Sur Facebook, Nicholas Opio, un avocat ougandais qui a travaillé avec Mme Kagezi est affligé:

J'ai travaillé avec elle dans les affaires de Kwoyelo. J'ai parcouru le monde avec elle pour des réunions. Repose en paix Joan. Cet acte lâche et criminel n'a pas de place dans notre société. Ces lâches doivent être recherchés, arrêtés et ils doivent être tenus responsables et doivent faire face aux rigueurs de la loi.

Richard Anguria Omongole craint que les enquêtes de police ne puissent produire de résultats:

Terrible, terrible, ce acte de lâcheté. Mon inquiétude, comme pour de nombreux cas précédents, est que la police ne trouvera rien et commencera à chercher des querelles familiales. C'est ce qui nous met tous en danger. RIP Joan

Le maire de Kampala, Erias Lukwago, qui a été démis de ses fonctions, a exprimé sa tristesse:

Suis très attristé par la nouvelle de l'assassinat horrible de ma collègue juriste, JOAN Kagezi, procureur principal de l'Etat. Mon coeur va aux enfants traumatisés, qui étaient sur les lieux de ce crime odieux à Kiwatule. Que son âme repose dans la paix éternelle

Entre-temps, le chef de la police ougandaise, le Général Kale Kayihura a publié une déclaration sur Facebook:

Ce soir, lundi 30 mars 2015, la procureure Joan Kagezi, chef de la section antiterrorisme et crimes de guerre près la haute Cour ougandaise, a été abattue à 19h15, près de sa résidence à Kiwatule, une banlieue de la ville lorsqu'elle rentrait à la maison avec ses enfants.
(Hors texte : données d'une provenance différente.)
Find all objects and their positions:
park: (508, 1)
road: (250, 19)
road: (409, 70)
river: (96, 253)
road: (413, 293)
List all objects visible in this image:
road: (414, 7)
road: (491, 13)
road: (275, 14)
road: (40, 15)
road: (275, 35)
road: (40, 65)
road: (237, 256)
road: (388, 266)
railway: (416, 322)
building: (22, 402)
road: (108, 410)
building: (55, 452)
Elle s'était arrêtée à son étal de fruits habituel au bord de la route, lorsque les criminels sur une moto de type boxer, de couleur rouge, se sont arrêtés à côté du véhicule stationné et lui ont tiré deux fois dans le cou et l'épaule, par la fenêtre du côté du conducteur. Elle conduisait le véhicule elle-même.
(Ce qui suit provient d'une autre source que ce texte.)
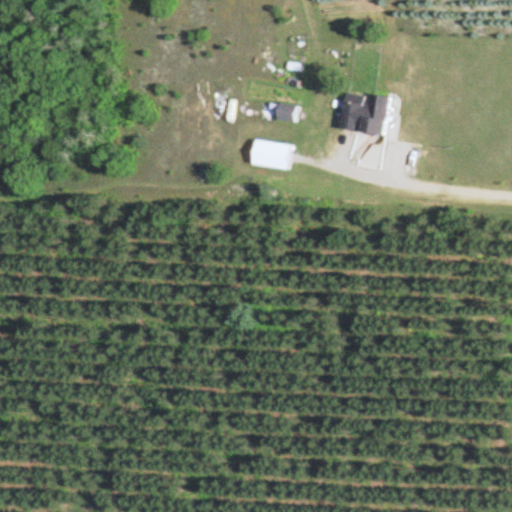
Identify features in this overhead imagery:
building: (285, 113)
building: (363, 114)
road: (397, 164)
road: (419, 185)
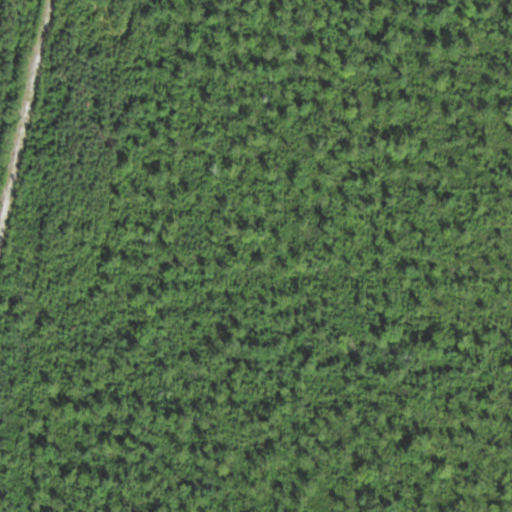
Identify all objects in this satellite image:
road: (23, 106)
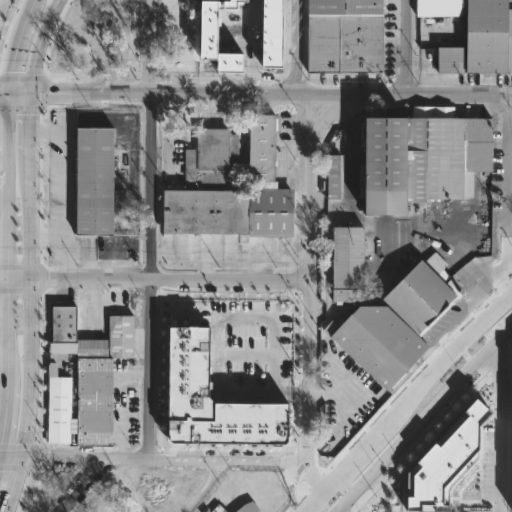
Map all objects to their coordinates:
building: (219, 5)
building: (434, 7)
building: (438, 8)
road: (30, 9)
building: (213, 22)
building: (344, 35)
building: (488, 35)
building: (344, 36)
building: (479, 39)
road: (43, 44)
road: (407, 47)
road: (13, 54)
building: (449, 59)
road: (4, 93)
traffic signals: (9, 93)
traffic signals: (34, 93)
road: (260, 95)
building: (439, 111)
road: (34, 124)
building: (213, 157)
building: (416, 159)
building: (421, 160)
building: (332, 175)
building: (334, 176)
building: (93, 180)
road: (4, 181)
building: (94, 181)
road: (61, 184)
building: (231, 185)
building: (237, 197)
road: (508, 197)
road: (152, 229)
road: (9, 239)
road: (309, 253)
road: (61, 258)
building: (347, 263)
building: (347, 264)
road: (468, 270)
road: (154, 281)
road: (509, 296)
road: (33, 306)
building: (394, 318)
building: (397, 322)
road: (503, 325)
building: (89, 335)
road: (216, 335)
road: (443, 361)
building: (97, 371)
road: (330, 393)
building: (211, 400)
building: (212, 400)
building: (94, 401)
building: (58, 406)
building: (61, 409)
road: (9, 419)
road: (428, 423)
road: (498, 428)
road: (13, 458)
road: (166, 458)
building: (445, 461)
building: (445, 461)
road: (346, 467)
road: (17, 485)
road: (75, 485)
building: (239, 507)
building: (250, 508)
road: (307, 510)
road: (309, 510)
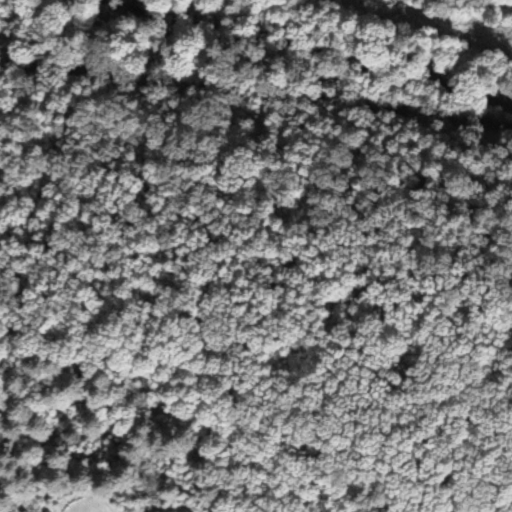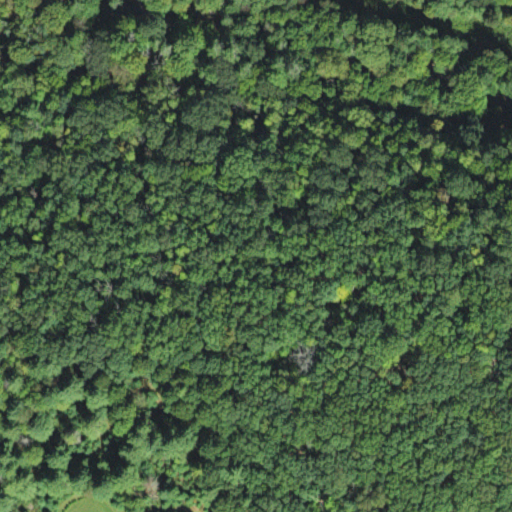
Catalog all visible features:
railway: (256, 94)
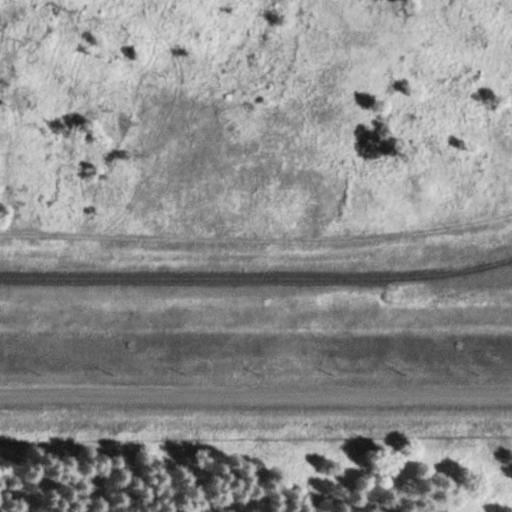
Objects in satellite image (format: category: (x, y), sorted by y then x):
railway: (256, 276)
road: (256, 393)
Le directeur du CIID, l'inspecteur général adjoint de la police Grace Akullo qui, par hasard conduisait à une certaine distance derrière elle, a été le premier policier à arriver sur la scène.

Elle a coordonné l'évacuation de la défunte à l'hôpital Mulago, où la victime a été déclarée morte à l'arrivée. Ses trois enfants qui étaient avec elle sont sortis indemnes.

Mme Joan Kagezi était en charge de la Division des crimes internationaux tels que le terrorisme, les crimes de guerre et la traite des personnes.

Au moment de sa mort tragique, elle était le procureur principal dans l'affaire des personnes soupçonnées dans l'attentat terroriste de 2010, maintenant devant la Haute Cour.

Elle travaillait aussi avec la police dans la poursuite des suspects dans la récente vague de meurtres, de vols et de terrorisme dans la région de Busoga et Kampala. Sa mort est une grande perte pour le pays.